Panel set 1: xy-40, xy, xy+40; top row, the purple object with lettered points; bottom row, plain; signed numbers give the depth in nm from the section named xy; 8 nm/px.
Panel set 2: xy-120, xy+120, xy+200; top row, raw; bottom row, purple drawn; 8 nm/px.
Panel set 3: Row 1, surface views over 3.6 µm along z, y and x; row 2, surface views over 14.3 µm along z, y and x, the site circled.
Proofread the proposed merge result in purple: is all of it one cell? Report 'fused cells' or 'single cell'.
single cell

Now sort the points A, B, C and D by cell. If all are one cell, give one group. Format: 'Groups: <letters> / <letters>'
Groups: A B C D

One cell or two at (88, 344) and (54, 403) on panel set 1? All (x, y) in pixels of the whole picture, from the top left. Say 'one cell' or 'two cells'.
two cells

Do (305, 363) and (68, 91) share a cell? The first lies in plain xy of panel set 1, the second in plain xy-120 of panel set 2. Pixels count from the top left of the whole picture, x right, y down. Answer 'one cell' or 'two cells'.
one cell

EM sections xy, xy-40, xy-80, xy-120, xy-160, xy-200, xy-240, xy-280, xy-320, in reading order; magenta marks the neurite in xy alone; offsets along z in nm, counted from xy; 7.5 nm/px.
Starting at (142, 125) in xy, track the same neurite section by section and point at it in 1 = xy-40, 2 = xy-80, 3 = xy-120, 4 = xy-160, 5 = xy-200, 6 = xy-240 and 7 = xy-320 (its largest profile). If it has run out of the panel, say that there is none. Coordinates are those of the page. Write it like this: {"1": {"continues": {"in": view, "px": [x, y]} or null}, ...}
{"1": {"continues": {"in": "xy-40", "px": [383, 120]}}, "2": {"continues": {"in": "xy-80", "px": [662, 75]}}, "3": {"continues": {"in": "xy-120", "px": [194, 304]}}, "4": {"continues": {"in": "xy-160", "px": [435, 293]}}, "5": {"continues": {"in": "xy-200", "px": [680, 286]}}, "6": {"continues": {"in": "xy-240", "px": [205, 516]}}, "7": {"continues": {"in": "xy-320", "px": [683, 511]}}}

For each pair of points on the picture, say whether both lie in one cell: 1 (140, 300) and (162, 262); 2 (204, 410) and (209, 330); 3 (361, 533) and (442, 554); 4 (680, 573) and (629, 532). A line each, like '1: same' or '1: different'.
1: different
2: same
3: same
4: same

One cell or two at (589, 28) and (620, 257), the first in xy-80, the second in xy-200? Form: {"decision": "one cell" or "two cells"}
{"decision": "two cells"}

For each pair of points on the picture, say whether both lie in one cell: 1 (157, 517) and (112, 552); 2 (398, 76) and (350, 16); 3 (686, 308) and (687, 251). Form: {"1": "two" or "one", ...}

# PROBLEM REQUIREMENTS
All the lines above must appear again in the answer, word for word.

# RESPONSE FOR THIS EXERCISE
Panel set 1: xy-40, xy, xy+40; top row, the purple object with lettered points; bottom row, plain; signed numbers give the depth in nm from the section named xy; 8 nm/px.
Panel set 2: xy-120, xy+120, xy+200; top row, raw; bottom row, purple drawn; 8 nm/px.
Panel set 3: Row 1, surface views over 3.6 µm along z, y and x; row 2, surface views over 14.3 µm along z, y and x, the site circled.
Proofread the proposed merge result in purple: is all of it one cell? Report 'fused cells' or 'single cell'.
single cell

Now sort the points A, B, C and D by cell. If all are one cell, give one group. Format: 'Groups: <letters> / <letters>'
Groups: A B C D

One cell or two at (88, 344) and (54, 403) on panel set 1? All (x, y) in pixels of the whole picture, from the top left. Say 'one cell' or 'two cells'.
two cells

Do (305, 363) and (68, 91) share a cell? The first lies in plain xy of panel set 1, the second in plain xy-120 of panel set 2. Pixels count from the top left of the whole picture, x right, y down. Answer 'one cell' or 'two cells'.
one cell

EM sections xy, xy-40, xy-80, xy-120, xy-160, xy-200, xy-240, xy-280, xy-320, in reading order; magenta marks the neurite in xy alone; offsets along z in nm, counted from xy; 7.5 nm/px.
Starting at (142, 125) in xy, track the same neurite section by section and point at it in 1 = xy-40, 2 = xy-80, 3 = xy-120, 4 = xy-160, 5 = xy-200, 6 = xy-240 and 7 = xy-320 (its largest profile). If it has run out of the panel, say that there is none. Coordinates are those of the page. Write it like this: {"1": {"continues": {"in": view, "px": [x, y]} or null}, ...}
{"1": {"continues": {"in": "xy-40", "px": [383, 120]}}, "2": {"continues": {"in": "xy-80", "px": [662, 75]}}, "3": {"continues": {"in": "xy-120", "px": [194, 304]}}, "4": {"continues": {"in": "xy-160", "px": [435, 293]}}, "5": {"continues": {"in": "xy-200", "px": [680, 286]}}, "6": {"continues": {"in": "xy-240", "px": [205, 516]}}, "7": {"continues": {"in": "xy-320", "px": [683, 511]}}}

For each pair of points on the picture, say whether both lie in one cell: 1 (140, 300) and (162, 262); 2 (204, 410) and (209, 330); 3 (361, 533) and (442, 554); 4 (680, 573) and (629, 532). A line each, like '1: same' or '1: different'.
1: different
2: same
3: same
4: same

One cell or two at (589, 28) and (620, 257), the first in xy-80, the second in xy-200? Form: {"decision": "one cell" or "two cells"}
{"decision": "two cells"}

For each pair of points on the picture, say whether both lie in one cell: 1 (157, 517) and (112, 552); 2 (398, 76) and (350, 16); 3 (686, 308) and (687, 251). Form: {"1": "two" or "one", ...}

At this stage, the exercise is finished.